Remedies Available to the Tenant
What action may the tenant take if the landlord breaches the agreement?
According to §47-8-27.1, if the owner breaches the rental agreement or does not fulfill his or her obligations under the Uniform Owner-Resident Relations Act, the tenant may either:
- Terminate the Lease. If the breach consists of material noncompliance with the rental agreement or noncompliance with the Uniform Owner-Resident Relations Act that materially affects health or safety, then the tenant may give the owner written notice of the acts or omissions constituting the breach. The notice should state that the rental agreement will terminate in seven days if the acts or omissions constituting the breach are not remedied within that time. If the owner does not make a reasonable effort to remedy the problems within those seven days, the rental agreement is terminated, and the owner must return the balance, if any, of prepaid rent or deposit to which the tenant is entitled.

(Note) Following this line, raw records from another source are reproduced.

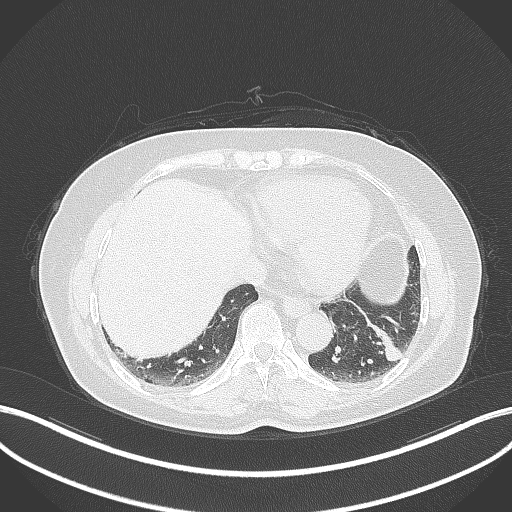
Chest CT, one axial slice; slice 110 of 311 in the series (ordered by position); reconstruction kernel B70f; 120 kVp; lung window (W 1500 / L -600 HU); 1 mm slice thickness; 512 × 512 image matrix, field of view 400 × 400 mm. Patient: female, 59 years. From the clinical record (not read from this slice): clinical TNM (as recorded): T2a N0 M0; histopathological grade: G2-3.
Structures marked on this image (rectangle marked by the reading radiologist):
- lung tumour (recorded histology: adenocarcinoma): bounding box [x1, y1, x2, y2] px = [363, 321, 407, 366]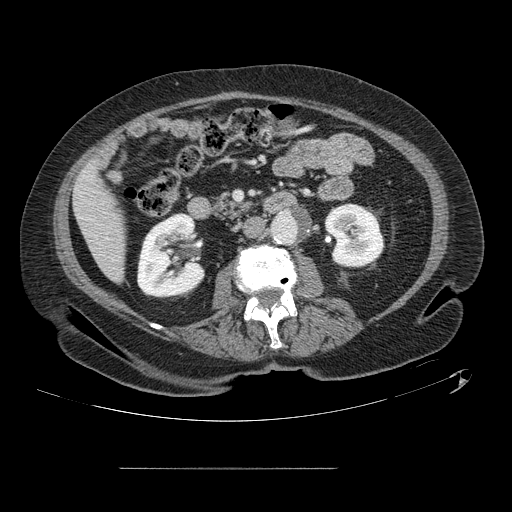
Contrast-enhanced abdominal CT, one axial slice; slice 31 of 148 in the series (ordered by position); 120 kVp; intravenous contrast given; soft-tissue window (W 400 / L 40 HU); 512 × 512 image matrix, field of view 439 × 439 mm. Case-level facts recorded for this patient, not image findings: patient: male, age 43 years at operation; diagnosis: colorectal cancer liver metastases, imaged before liver resection; multiple liver metastases: no; largest metastasis: 2.4 cm; disease in both lobes: no.
Annotated regions visible in this slice (expert manual segmentation):
- liver: bounding box (x1, y1, x2, y2) in pixels: (75, 165, 125, 281)
- planned liver remnant (the part of the liver to remain after resection): (75, 166, 125, 281)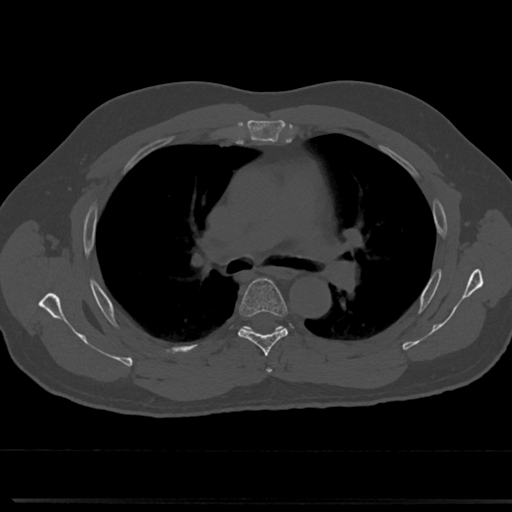
CT including the spine, one axial slice. Slice 493 of 817 in the series (ordered by position). Reconstruction kernel Br40s/3. 120 kVp. Bone window (W 1800 / L 400 HU). 0.5 mm slice thickness. 512 × 512 image matrix. Patient: male, 61 years. From the clinical record (not read from this slice): primary cancer: prostate.
Structures marked on this image (semi-automatically segmented with operator editing):
- T4 vertebra: box from (x=264, y=360) to (x=273, y=374) px
- T5 vertebra: (x=219, y=278)–(x=303, y=348)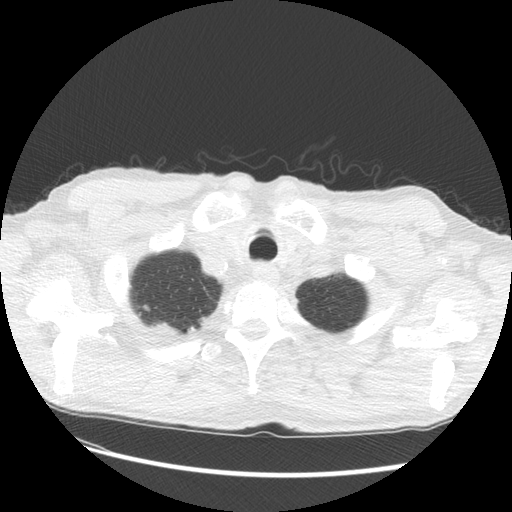
Low-dose screening chest CT, one axial slice. Slice 125 of 133 in the series (ordered by position). Lung window (W 1500 / L -600 HU). 512 × 512 image matrix, field of view 360 × 360 mm.
Outlined on this slice (expert manual segmentation):
- lesion 2 (tumor, upper lobe of right lung): bounding box <150,321,179,334> (left, top, right, bottom; pixels)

- Abate the Rent. The tenant may assert a claim for abatement of rent (see next question for details).
In addition, the tenant may sue to recover damages or obtain an injunction against the landlord for any material noncompliance by the owner with the rental agreement or the Uniform Owner-Resident Relations Act. §47-8-27.1(C). If the tenant prevails, then the tenant should also be awarded reasonable attorney’s fees and court costs. §47-8-48(A). The complaining party has a duty to mitigate damages. §47-8-6(A).

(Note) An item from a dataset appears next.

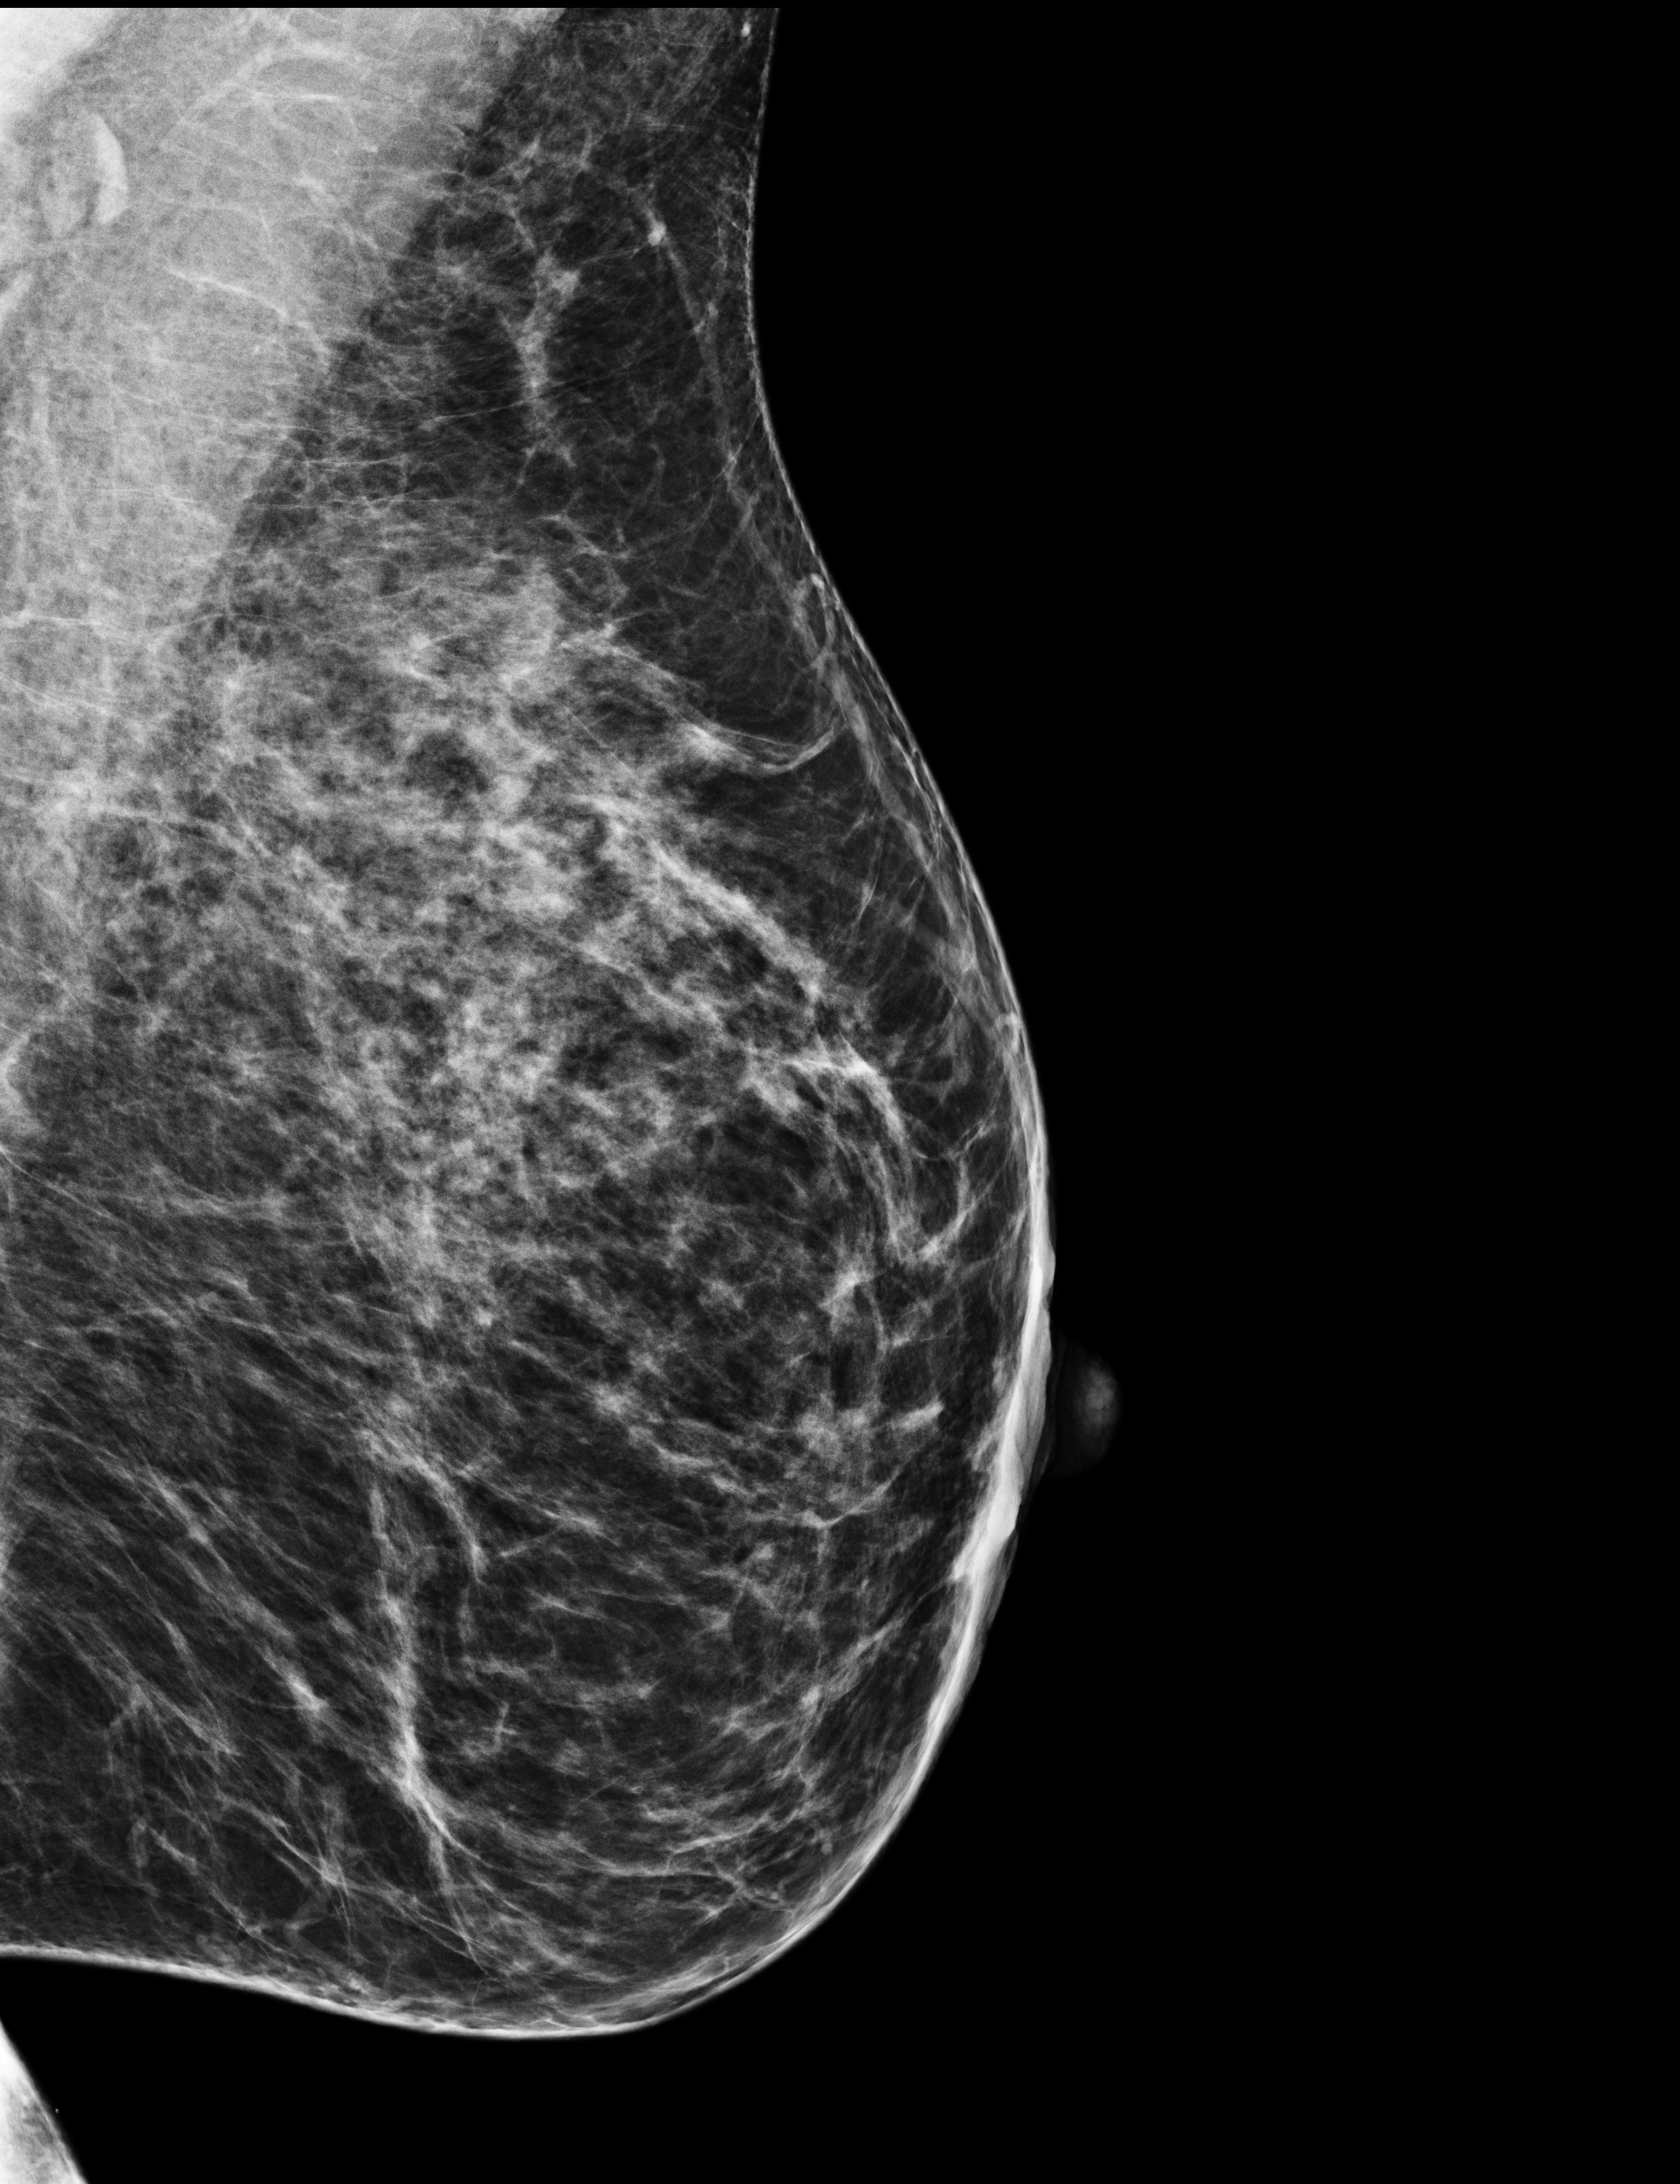
Full-field digital mammogram (FFDM), left breast, MLO view, annual screening mammography examination. Patient: female, 62 years.
- BI-RADS breast density category at the screening exam (both breasts, scale 1–4): 3
- final BI-RADS assessment for this screening round (tomosynthesis exam, both breasts): category 1
- recall: no recall after this screen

The tenant may not give a seven-day notice and abate the rent during the same rental period. §§47-8-27.1(A) and -27.2(A) & (B).
Is the tenant allowed to abate the rent when the landlord fails to fulfill his or her obligations?
If the landlord violates his obligations under §47-8-20(A)(1)-(6) (see [and link to] What are the obligations of the landlord to the tenant? above), in a manner other than a failure or defect in an amenity of the unit, the tenant must give written notice to the owner of the conditions needing repair. §47-8-27.1(A). (An amenity is a facility or area supplied by the owner that is not necessary for the health and safety of the resident or the habitability of the dwelling unit, such as a swimming pool or tennis court. §47-8-3(C).) If the landlord does not remedy the conditions set out in the notice within seven days of the notice, the tenant is entitled to abate rent as follows:
- one-third of the pro-rata daily rent for each day from the date the tenant notifies the landlord of the conditions needing repair, through the day the conditions in the notice are remedied. If the landlord does not make the repairs through the subsequent rental period, the tenant may continue to abate the rent at the same rate until the conditions are remedied; and
- one hundred percent of the rent, if the dwelling is uninhabitable and the tenant cannot stay there, for each day from the date the resident notifies the landlord of the conditions needing repair until the date the conditions are remedied.§47-8-27.2.
If the tenant chooses the remedy of abatement of the rent, then the tenant may not invoke an alternate remedy under §47-8-27.1 (seven-day notice and/or suit for damages) during that same rental period. §§47-8-27.1(A) and -27.2(A) & (B).